■ Records from a collection
····················
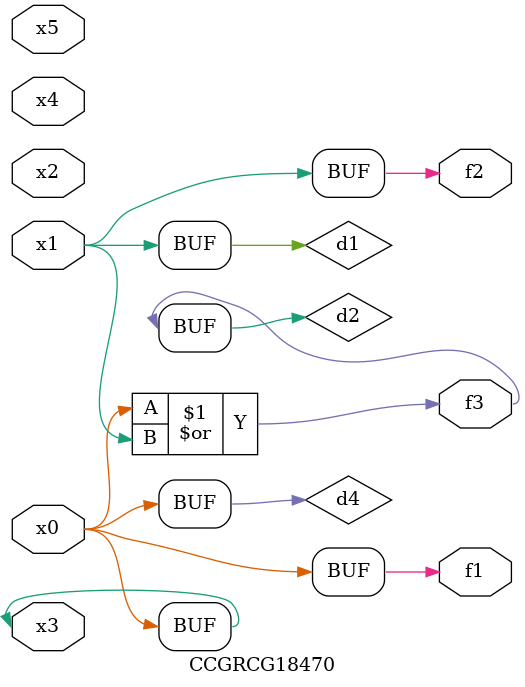
<source format=v>
module CCGRCG18470(
	input x0, x1, x2, x3, x4, x5,
	output f1, f2, f3
);

	wire d1, d2, d3, d4;

	and (d1, x1);
	or (d2, x0, x1);
	nand (d3, x0, x5);
	buf (d4, x0, x3);
	assign f1 = d4;
	assign f2 = d1;
	assign f3 = d2;
endmodule

</source>
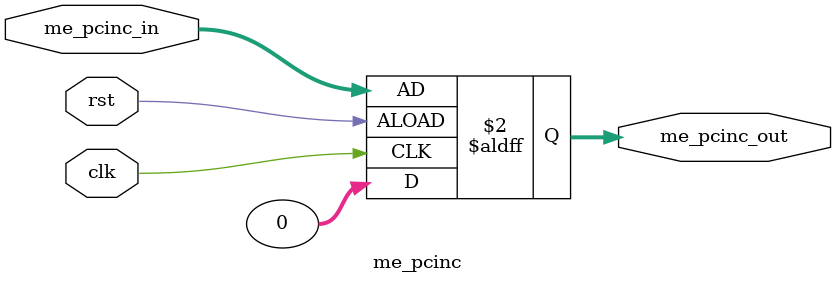
<source format=sv>
module me_pcinc(
    input logic clk,
    input logic rst,
    input logic [31:0] me_pcinc_in = 32'b0, 
    output logic [31:0] me_pcinc_out
     
);

    always_ff @(posedge clk or negedge rst) begin
        if (rst) begin
            me_pcinc_out <= 32'b0; 
        end else begin
            me_pcinc_out <= me_pcinc_in; 
        end
    end
endmodule
</source>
····················
■ What you should do
Without any of the pictures, set the entries down again exactly as written.

■ Exercise response
<source format=v>
module CCGRCG18470(
	input x0, x1, x2, x3, x4, x5,
	output f1, f2, f3
);

	wire d1, d2, d3, d4;

	and (d1, x1);
	or (d2, x0, x1);
	nand (d3, x0, x5);
	buf (d4, x0, x3);
	assign f1 = d4;
	assign f2 = d1;
	assign f3 = d2;
endmodule

</source>
<source format=sv>
module me_pcinc(
    input logic clk,
    input logic rst,
    input logic [31:0] me_pcinc_in = 32'b0, 
    output logic [31:0] me_pcinc_out
     
);

    always_ff @(posedge clk or negedge rst) begin
        if (rst) begin
            me_pcinc_out <= 32'b0; 
        end else begin
            me_pcinc_out <= me_pcinc_in; 
        end
    end
endmodule
</source>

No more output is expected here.